START Records shown

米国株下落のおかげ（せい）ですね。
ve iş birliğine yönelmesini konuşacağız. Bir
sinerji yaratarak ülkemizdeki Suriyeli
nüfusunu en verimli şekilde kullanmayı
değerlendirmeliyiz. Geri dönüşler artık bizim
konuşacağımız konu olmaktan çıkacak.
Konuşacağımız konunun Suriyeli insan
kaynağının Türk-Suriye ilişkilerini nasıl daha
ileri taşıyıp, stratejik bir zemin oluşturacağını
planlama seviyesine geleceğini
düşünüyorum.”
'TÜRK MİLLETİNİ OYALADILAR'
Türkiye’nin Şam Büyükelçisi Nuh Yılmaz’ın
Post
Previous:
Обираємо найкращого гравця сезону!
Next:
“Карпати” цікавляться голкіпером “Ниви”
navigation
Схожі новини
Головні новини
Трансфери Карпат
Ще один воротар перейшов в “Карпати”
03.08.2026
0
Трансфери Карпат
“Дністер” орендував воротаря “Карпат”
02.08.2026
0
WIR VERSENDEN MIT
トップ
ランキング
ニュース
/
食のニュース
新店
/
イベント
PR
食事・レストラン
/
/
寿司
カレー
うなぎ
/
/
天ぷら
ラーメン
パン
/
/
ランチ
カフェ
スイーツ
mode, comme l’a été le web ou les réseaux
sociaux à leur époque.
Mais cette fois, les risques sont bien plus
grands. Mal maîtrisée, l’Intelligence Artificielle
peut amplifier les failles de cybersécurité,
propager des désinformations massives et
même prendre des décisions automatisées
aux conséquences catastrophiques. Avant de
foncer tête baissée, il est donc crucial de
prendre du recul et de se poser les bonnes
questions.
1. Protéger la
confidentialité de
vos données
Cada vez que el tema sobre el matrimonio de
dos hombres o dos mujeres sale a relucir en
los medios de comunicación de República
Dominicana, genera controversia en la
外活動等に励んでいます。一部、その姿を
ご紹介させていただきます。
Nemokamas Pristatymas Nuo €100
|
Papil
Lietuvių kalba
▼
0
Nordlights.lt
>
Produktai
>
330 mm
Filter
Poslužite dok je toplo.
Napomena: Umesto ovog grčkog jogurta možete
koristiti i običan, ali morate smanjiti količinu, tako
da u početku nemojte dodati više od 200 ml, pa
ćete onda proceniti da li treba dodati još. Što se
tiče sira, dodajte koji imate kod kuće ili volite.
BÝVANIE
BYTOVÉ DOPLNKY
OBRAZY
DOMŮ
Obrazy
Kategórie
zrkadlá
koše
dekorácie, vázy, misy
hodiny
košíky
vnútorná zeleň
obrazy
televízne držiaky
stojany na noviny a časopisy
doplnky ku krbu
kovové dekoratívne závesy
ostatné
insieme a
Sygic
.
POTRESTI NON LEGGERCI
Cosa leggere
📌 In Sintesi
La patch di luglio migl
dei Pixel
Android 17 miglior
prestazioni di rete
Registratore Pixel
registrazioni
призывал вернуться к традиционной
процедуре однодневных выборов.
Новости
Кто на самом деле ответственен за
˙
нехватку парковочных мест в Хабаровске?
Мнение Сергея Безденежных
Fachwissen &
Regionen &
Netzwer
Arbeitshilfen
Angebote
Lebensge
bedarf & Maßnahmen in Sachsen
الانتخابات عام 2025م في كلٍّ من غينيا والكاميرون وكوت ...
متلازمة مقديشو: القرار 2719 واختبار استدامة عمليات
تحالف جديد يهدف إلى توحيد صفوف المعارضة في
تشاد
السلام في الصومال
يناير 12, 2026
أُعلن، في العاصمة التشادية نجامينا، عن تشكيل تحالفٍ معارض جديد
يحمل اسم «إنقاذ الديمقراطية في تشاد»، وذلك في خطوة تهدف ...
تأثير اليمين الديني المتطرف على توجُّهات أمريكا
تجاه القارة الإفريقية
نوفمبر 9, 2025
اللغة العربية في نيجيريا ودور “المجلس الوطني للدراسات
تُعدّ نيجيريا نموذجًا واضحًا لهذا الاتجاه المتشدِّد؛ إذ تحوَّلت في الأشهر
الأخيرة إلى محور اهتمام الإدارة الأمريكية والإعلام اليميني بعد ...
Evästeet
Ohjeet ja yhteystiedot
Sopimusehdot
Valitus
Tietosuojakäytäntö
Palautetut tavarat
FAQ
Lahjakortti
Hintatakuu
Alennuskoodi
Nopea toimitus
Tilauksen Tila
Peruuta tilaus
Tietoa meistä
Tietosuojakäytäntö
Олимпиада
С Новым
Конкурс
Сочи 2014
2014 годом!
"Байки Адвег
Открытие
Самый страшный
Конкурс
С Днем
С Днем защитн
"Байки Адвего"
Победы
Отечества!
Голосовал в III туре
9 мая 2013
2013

END Records shown

Taking the entries above, restate exactly those lines that fall between the line with "Konuşacağımız konunun Suriyeli insan" and the line with "ご紹介させていただきます。", keeping both of those lines too.

§ **Your response**
Konuşacağımız konunun Suriyeli insan
kaynağının Türk-Suriye ilişkilerini nasıl daha
ileri taşıyıp, stratejik bir zemin oluşturacağını
planlama seviyesine geleceğini
düşünüyorum.”
'TÜRK MİLLETİNİ OYALADILAR'
Türkiye’nin Şam Büyükelçisi Nuh Yılmaz’ın
Post
Previous:
Обираємо найкращого гравця сезону!
Next:
“Карпати” цікавляться голкіпером “Ниви”
navigation
Схожі новини
Головні новини
Трансфери Карпат
Ще один воротар перейшов в “Карпати”
03.08.2026
0
Трансфери Карпат
“Дністер” орендував воротаря “Карпат”
02.08.2026
0
WIR VERSENDEN MIT
トップ
ランキング
ニュース
/
食のニュース
新店
/
イベント
PR
食事・レストラン
/
/
寿司
カレー
うなぎ
/
/
天ぷら
ラーメン
パン
/
/
ランチ
カフェ
スイーツ
mode, comme l’a été le web ou les réseaux
sociaux à leur époque.
Mais cette fois, les risques sont bien plus
grands. Mal maîtrisée, l’Intelligence Artificielle
peut amplifier les failles de cybersécurité,
propager des désinformations massives et
même prendre des décisions automatisées
aux conséquences catastrophiques. Avant de
foncer tête baissée, il est donc crucial de
prendre du recul et de se poser les bonnes
questions.
1. Protéger la
confidentialité de
vos données
Cada vez que el tema sobre el matrimonio de
dos hombres o dos mujeres sale a relucir en
los medios de comunicación de República
Dominicana, genera controversia en la
外活動等に励んでいます。一部、その姿を
ご紹介させていただきます。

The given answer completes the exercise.